Farber, along with two talented clinical psychology doctoral students and the co-authors of this book––Jessi Suzuki (now graduated) and Daisy Ort–– initiated a positive regard lab at Teachers College. Through case studies, interviews, and the development of new assessment instruments to measure PR, they have investigated the ways in which therapists and clients view this concept and examined the association between PR and therapeutic outcome. One of the most interesting chapters in their book discusses the work of prominent therapists outside the person-centered community who have integrated into their own theoretical systems concepts similar, though not identical, to PR. Among those are Marsha Linehan and the concept of "validation," Heinz Kohut and his views about "mirroring," D. W. Winnicott and the "holding environment," John Bowlby and Mary Ainsworth's ideas about a "secure base," and Shari Geller's (and others') concept of "therapeutic presence." Their conclusion is that that the foundation for greater widespread clinical adoption of PR may already be in place, albeit with terms unassociated with the person-centered community.
In this conversation, Aner Govrin and Sharon Ziv-Beiman will discuss some of the following questions with Barry Farber and Daisy Ort:
What are the specific, active components of PR?

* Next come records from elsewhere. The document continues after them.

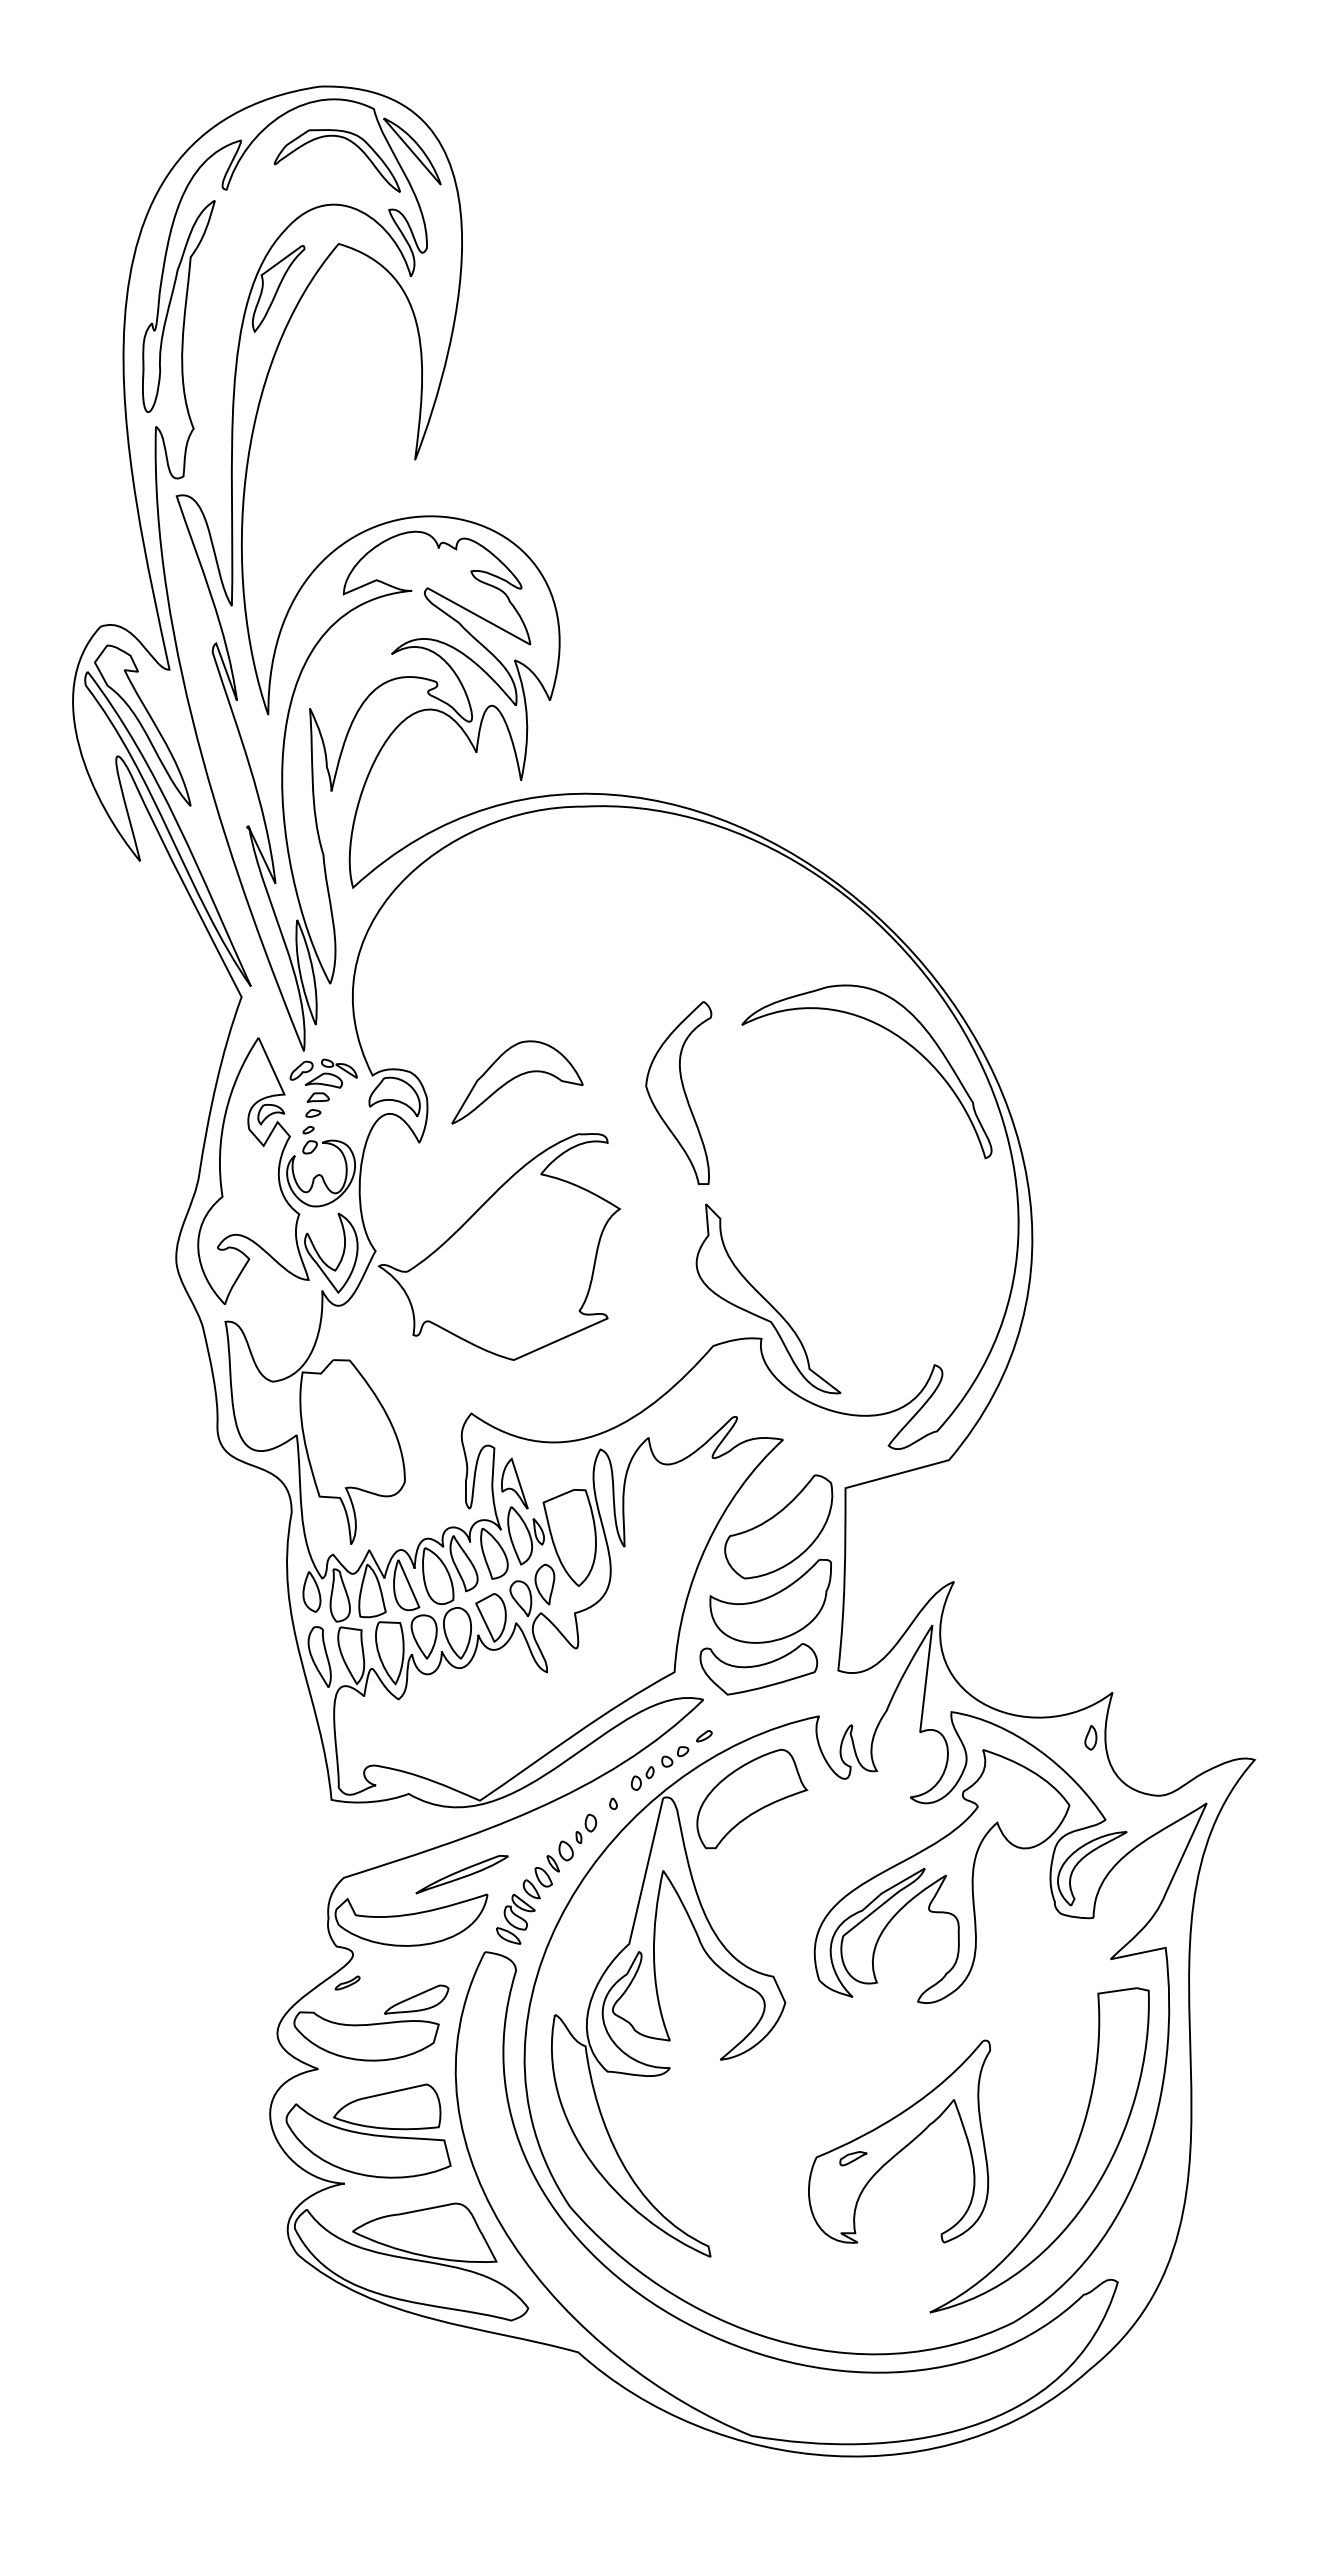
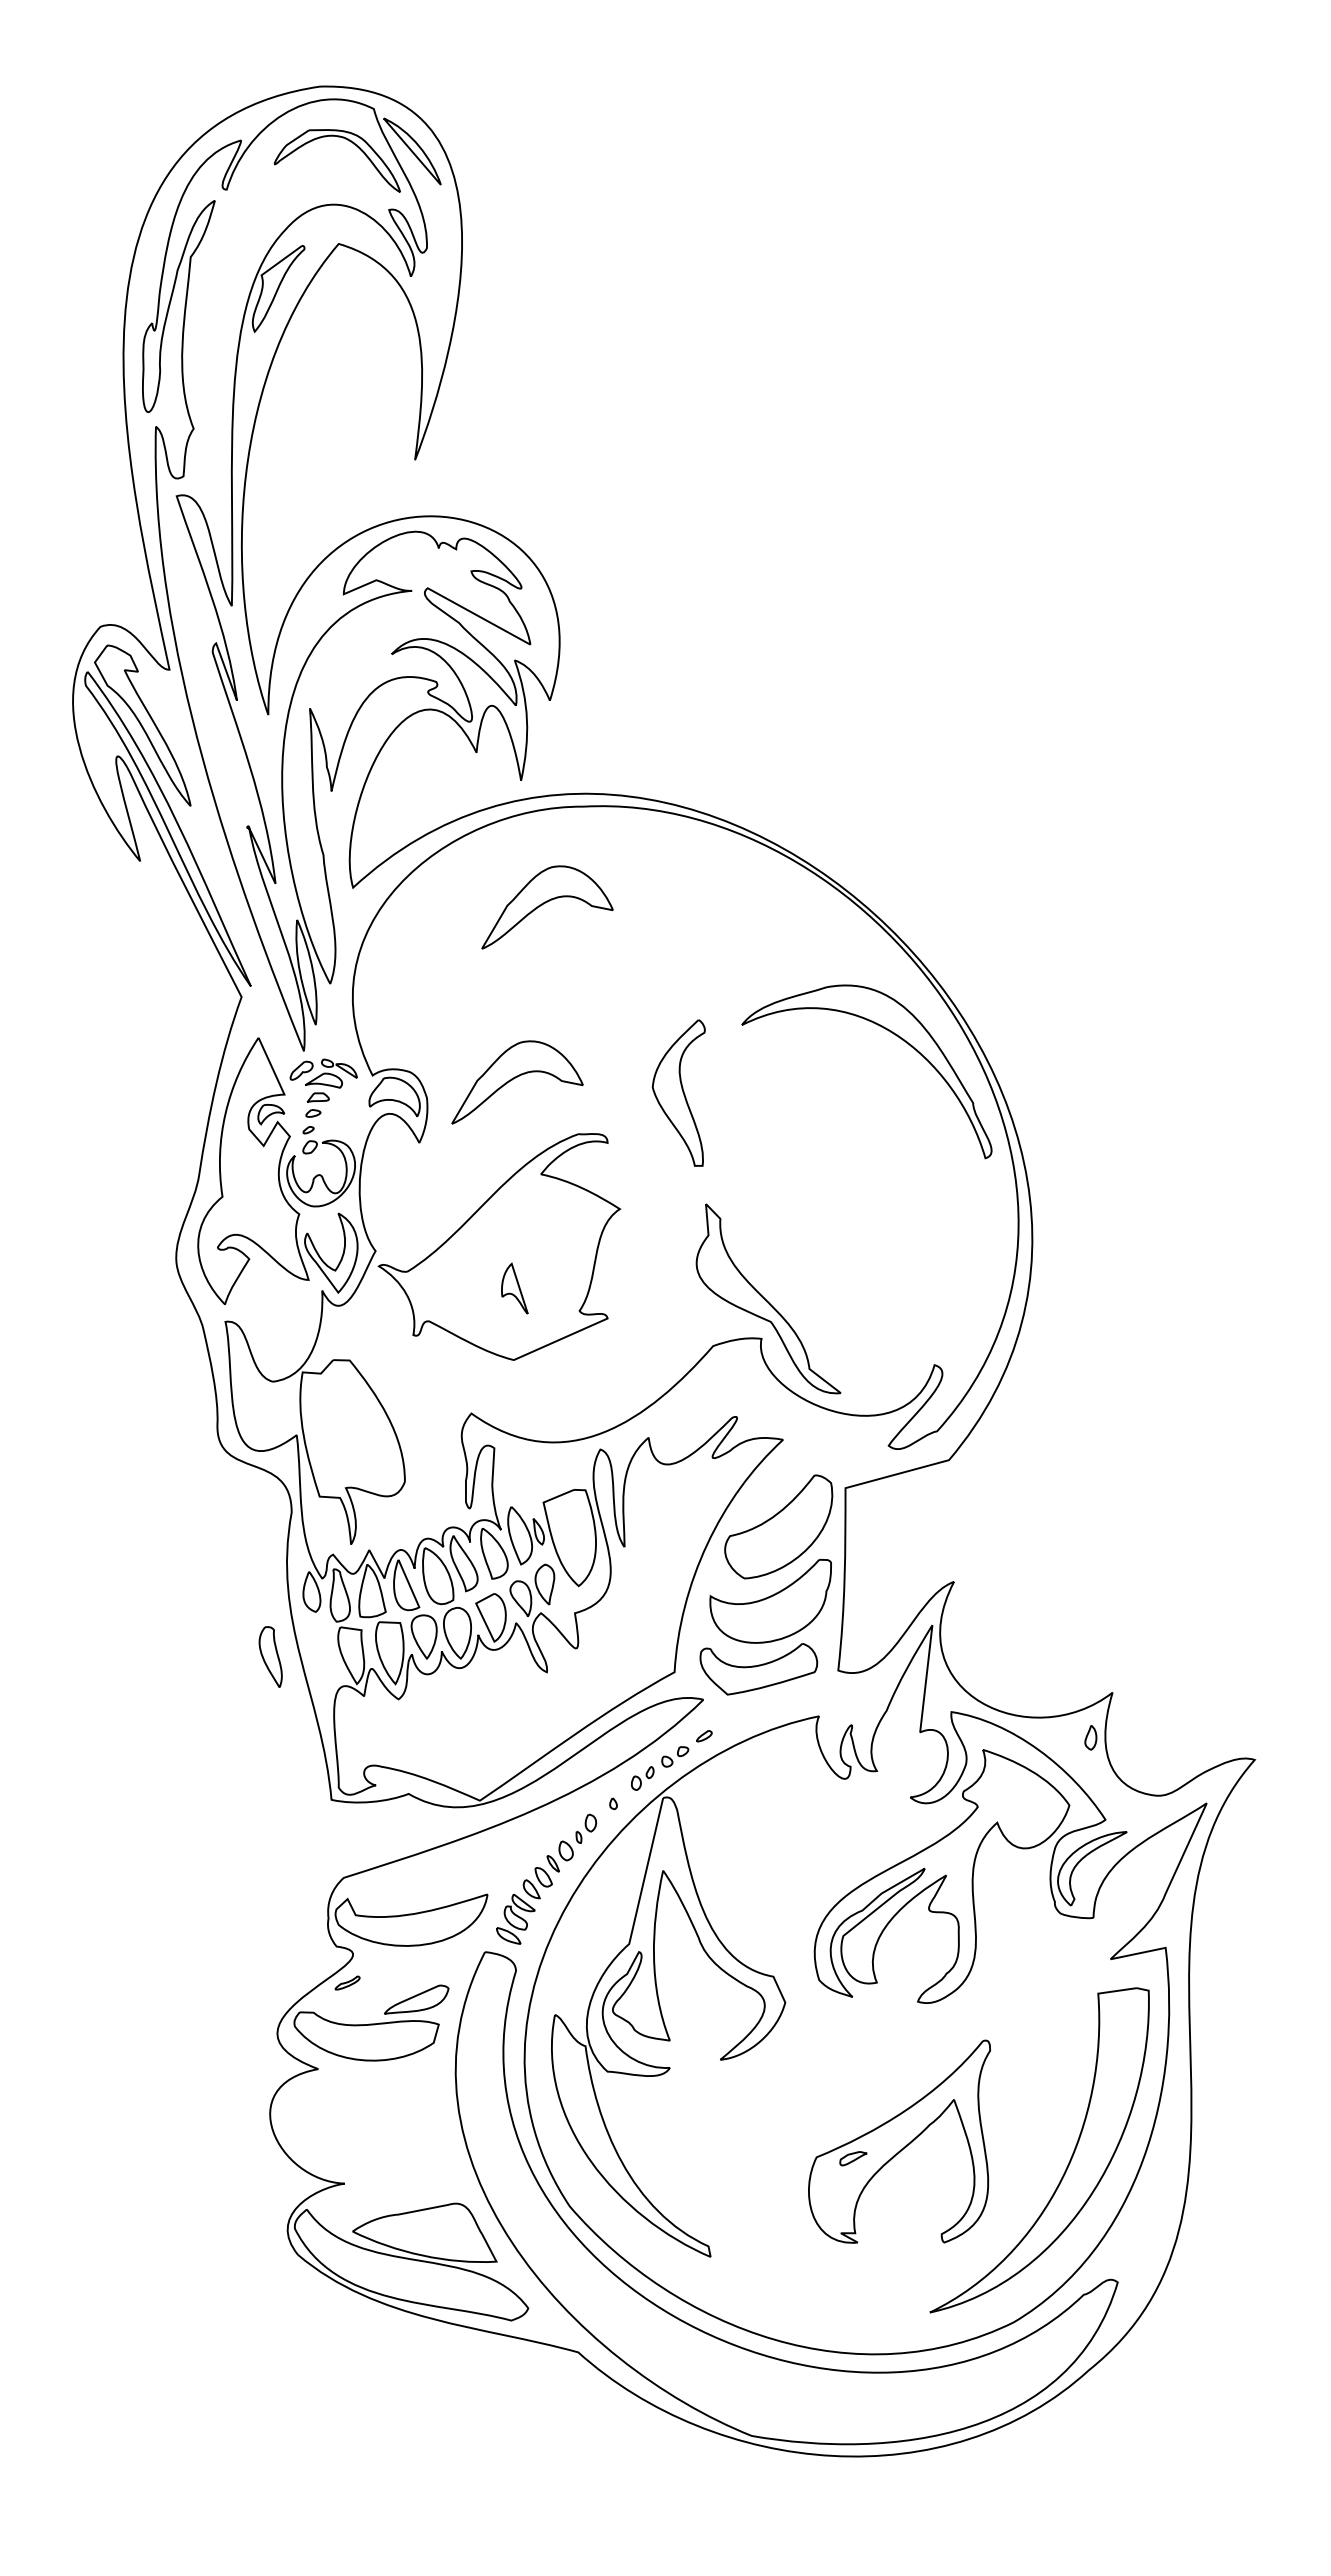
part at (547, 907): none -> present
part at (678, 1092) size: 68x184 px -> 55x148 px
part at (514, 1483) position: (514, 1483) -> (514, 1288)
part at (319, 1656) position: (319, 1656) -> (270, 1656)
part at (752, 1798): present -> none
part at (461, 1874): present -> none
part at (368, 2130): present -> none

How has positive regard been modified and reinterpreted by theorists and clinicians within and without the person-centered community?
Can PR be “faked”?
Are there optimal levels of this attitude?

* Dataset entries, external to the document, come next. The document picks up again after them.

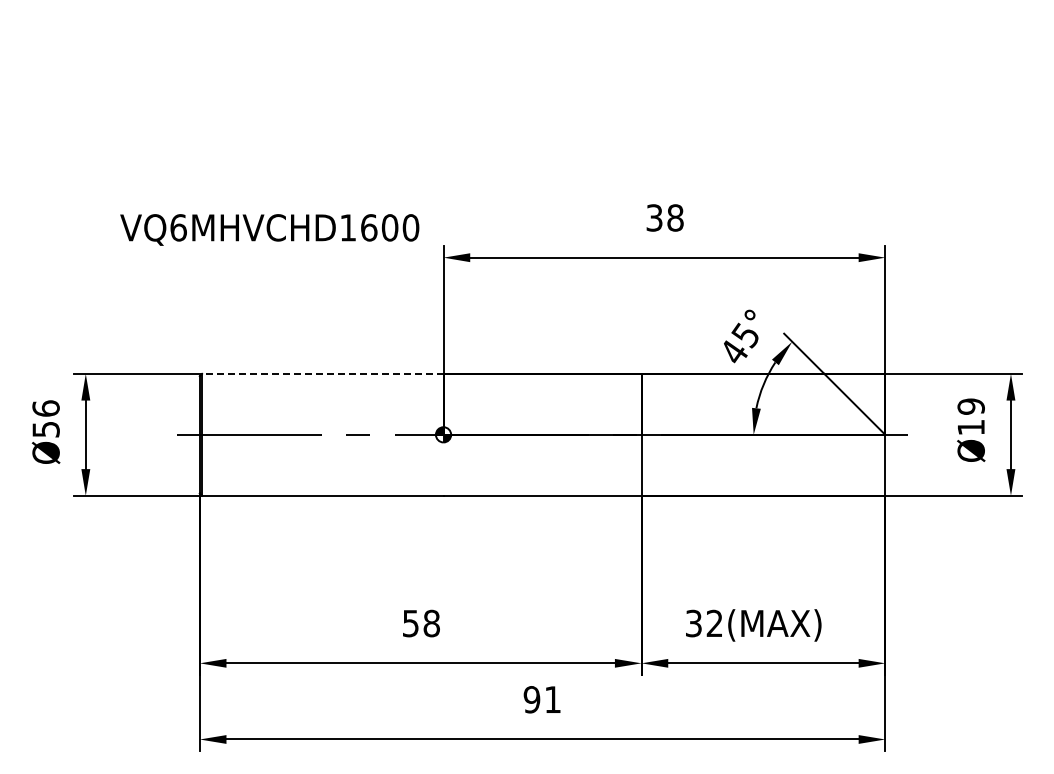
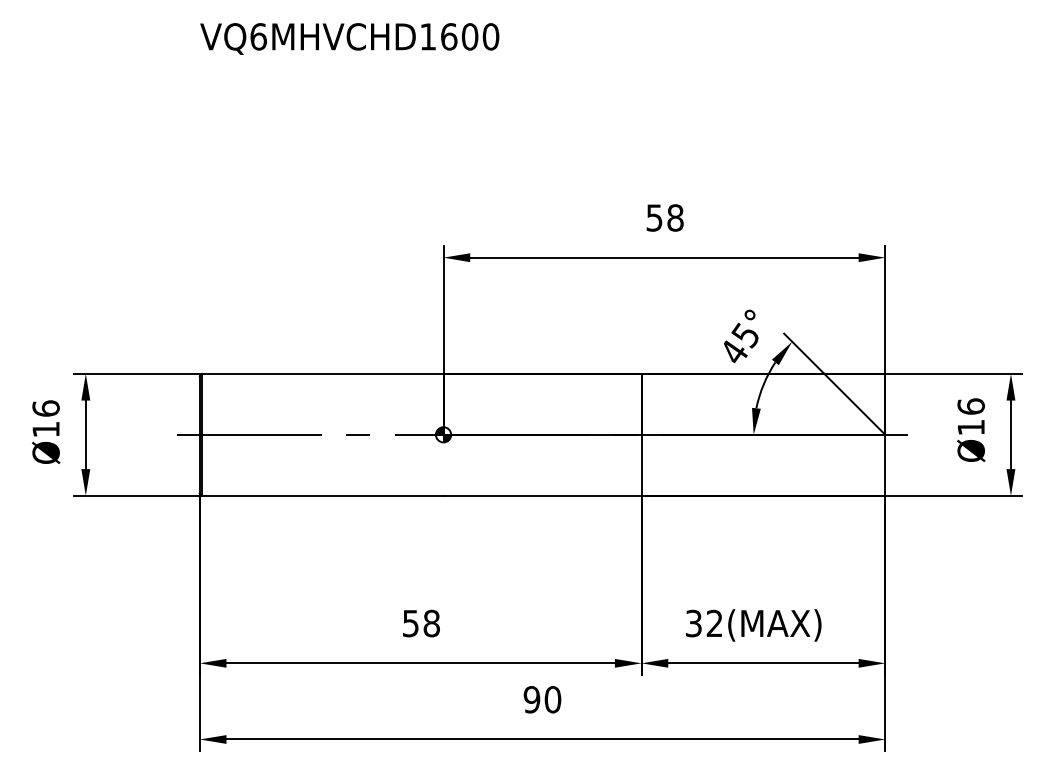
text at (654, 217): 38 -> 58
text at (269, 229) position: (269, 229) -> (349, 38)
line at (322, 373): dashed -> solid
text at (970, 406): Ø19 -> Ø16
text at (45, 429): Ø56 -> Ø16
text at (552, 699): 91 -> 90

Can a therapist be both person-centered and eclectic?
Barry A. Farber, PhD is a Professor of Psychology and Education at Teachers College, Columbia University (TC). He received his PhD from Yale University in 1978, joined the clinical psychology faculty at TC the following year, and served as Director of Clinical Training for 24 years. He has varied interests within the area of psychotherapy research, including the nature and consequences of therapists’ provision of positive regard, the extent to which patients, therapists, supervisors, and supervisees honestly disclose to each other, and the ways in which individuals construct and evoke mental representations of others, including former therapists and romantic partners. His books include the recently published Understanding and Enhancing Positive Regard in Psychotherapy: Carl Rogers and Beyond, as well as Secrets and Lies in Psychotherapy, Self-disclosure in Psychotherapy, The Psychotherapy of Carl Rogers, Crisis in American Education: Stress and burnout in the American Teacher, and Rock ‘n roll Wisdom. In addition to his research, writing, and teaching, he recently completed an 8-year term as editor of Journal of Clinical Psychology: In Session, and maintains a small private practice of psychotherapy.

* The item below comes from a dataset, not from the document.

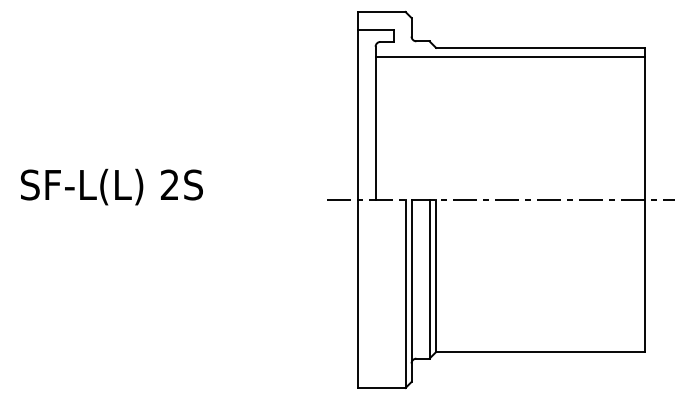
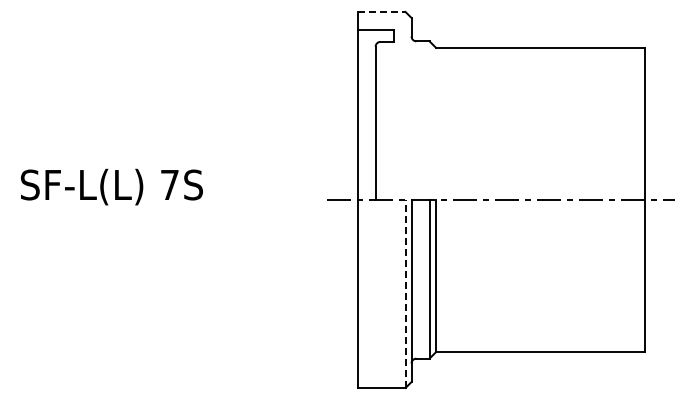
line at (381, 11): solid -> dashed
line at (510, 56): present -> none
text at (169, 184): 2S -> 7S
line at (405, 293): solid -> dashed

Daisy Ort is a fifth-year doctoral candidate in the Clinical Psychology PhD program at Teachers College, Columbia University. Prior to beginning her doctoral studies, Daisy worked within New York City’s mental health and legal systems conducting research at a criminal justice nonprofit, co-leading weekly support groups at federal jails, and facilitating forensic psychological evaluations for immigration purposes. As a graduate student, Daisy is interested in better understanding relational aspects of psychotherapy across different contexts. Previous research projects assessed the role of informal supervision among psychotherapy trainees, and client disclosure in correctional settings. Currently, Daisy and her research team are exploring factors associated with therapists' perceptions of positive regard, as well as clients’ experience of teletherapy since the onset of the COVID-19 pandemic. Daisy can be reached at firstname.lastname@example.org
Jessica Y. Suzuki, PhD, is an integrative therapist trained in relational psychodynamic , cognitive-behavior, and experiential approaches. Dr. Suzuki received her PhD from Columbia University Teachers College. She believes that client outcome depends on the quality of patient-therapist collaboration and on therapeutic strategies. She incorporates CBT strategies to scaffold behavioral change and draws on mindfulness and experiential approaches to strengthen self-compassion, insight, and healing.